Fitness-Tracker und Co. erfassen schon heute große Mengen an Gesundheitsdaten. Deshalb lebt aber niemand automatisch gesünder. Verena Fink, Geschäftsführerin der Beratung Woodpecker Finch, sagt, was es dazu braucht.
Fitness-Tracker und Co. erfassen schon heute große Mengen an Gesundheitsdaten. Deshalb lebt aber niemand automatisch gesünder. Verena Fink, Geschäftsführerin der Beratung Woodpecker Finch, sagt, was es dazu braucht.
Zur Autorin: Verena Fink hat Woodpecker Finch gegründet. Vor dem Aufbau der Beratung hat sie langjährige Managementerfahrung in den Branchen Handel, E-Commerce, Medien und FMCG gesammelt. Die Expertin für Customer Lifetime Value in der digitalen Transformation agiert neben ihrer Beratungstätigkeit als Unternehmerin im Bereich Zukunftsökonomie und Neuroscience-Marketing mit Start-up-Projekten in San Francisco rund um Künstliche Intelligenz, Sales-Optimierung sowie Lösungen für die Industrie 4.0. Sie ist Teil der Health-i Jury 2022.

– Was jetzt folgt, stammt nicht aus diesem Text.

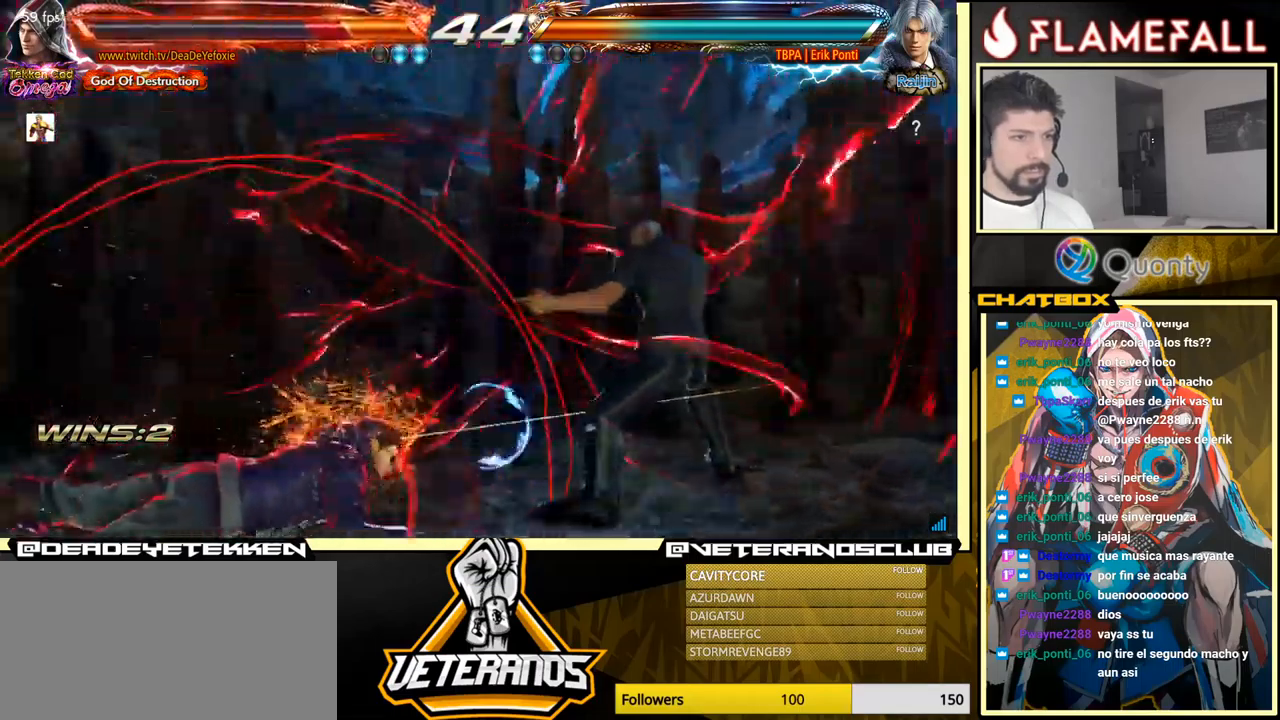
{"buttons": [], "left_stick": "center", "events": []}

Individualisierung der Gesellschaft lässt uns die Freiheit zu wählen. Wenn Politik oder Religion nicht mehr die Bedeutungshoheit für die Breite der Gesellschaft haben, dann steigt die Verantwortung der Einzelnen, die Weichen für Lebensstil und Gesundheit zu stellen. In der Digitalisierung greifen viele zu Werkzeugen der Quantified-Self-Bewegung, die 2007 in Kalifornien gegründet wurde. Ziel ist, mit Hard- und Software Datenströme aus persönlichen Daten auszuwerten, um mich persönlich, gesundheitlich und sportlich weiterzuentwickeln. Wer Vitaldaten über seinen Schlafrhythmus sammelt oder die Herzfrequenzvariabilität unter Belastung beobachtet, so die Idee, der könne dieses Feedback nutzen, um seinen Alltag, seine Bewegungsmuster, Ess- oder Schlafgewohnheiten zu verändern. Inzwischen finden sich auf dem Markt unzählige Self-Tracking-Angebote am Handgelenk, am Finger oder auch unter der Haut.

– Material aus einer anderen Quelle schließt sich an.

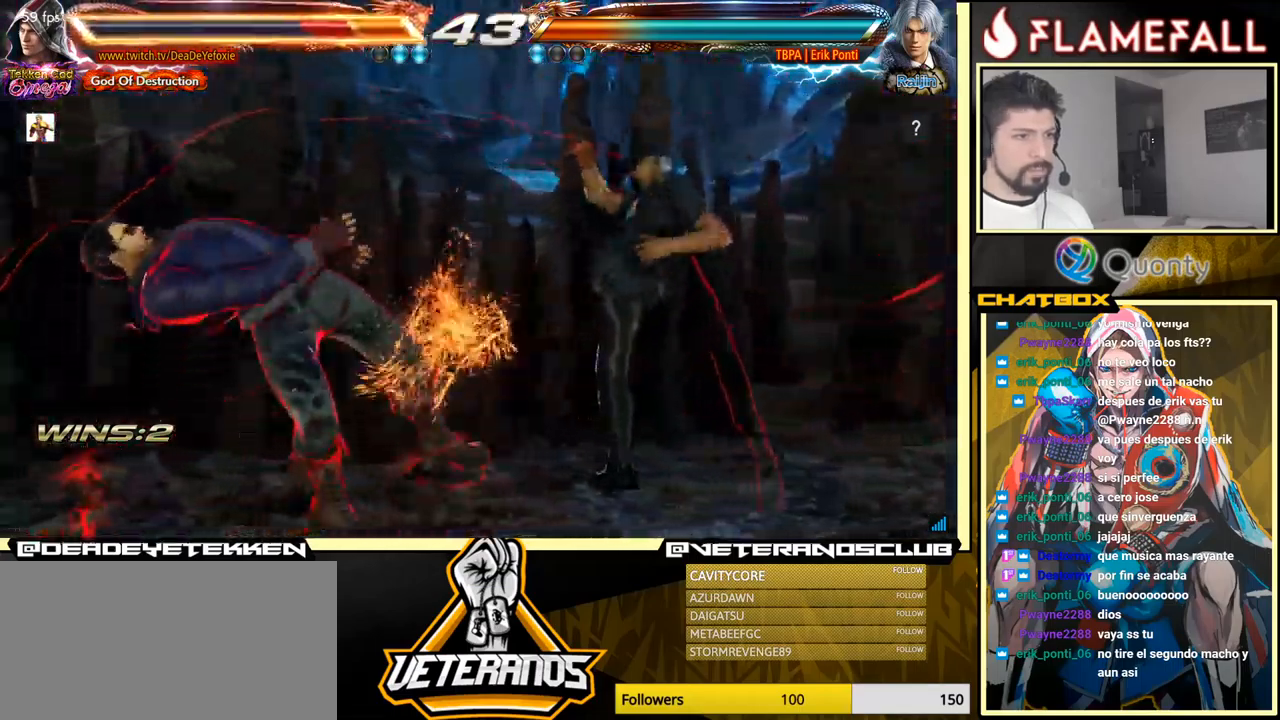
{"buttons": [], "left_stick": "center", "events": [[400, "X", "down"], [466, "X", "up"]]}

Die Technologie wird uns in dieser Entwicklung nicht limitieren, wir können schließlich heute schon jederzeit und überall unsere persönlichen Daten aufnehmen, auswerten lassen, vergleichen oder teilen. Bewegungsdaten, Verhaltensdaten, Transaktionsdaten, Interaktionsdaten, Biodaten: Kleine, günstig produzierbare Sensoren werden es ermöglichen, dass wir unsere Erkenntnisse mit der Umgebung verbinden, vom kleinen Me-Kosmos bis zur vernetzten Community oder der Smart City.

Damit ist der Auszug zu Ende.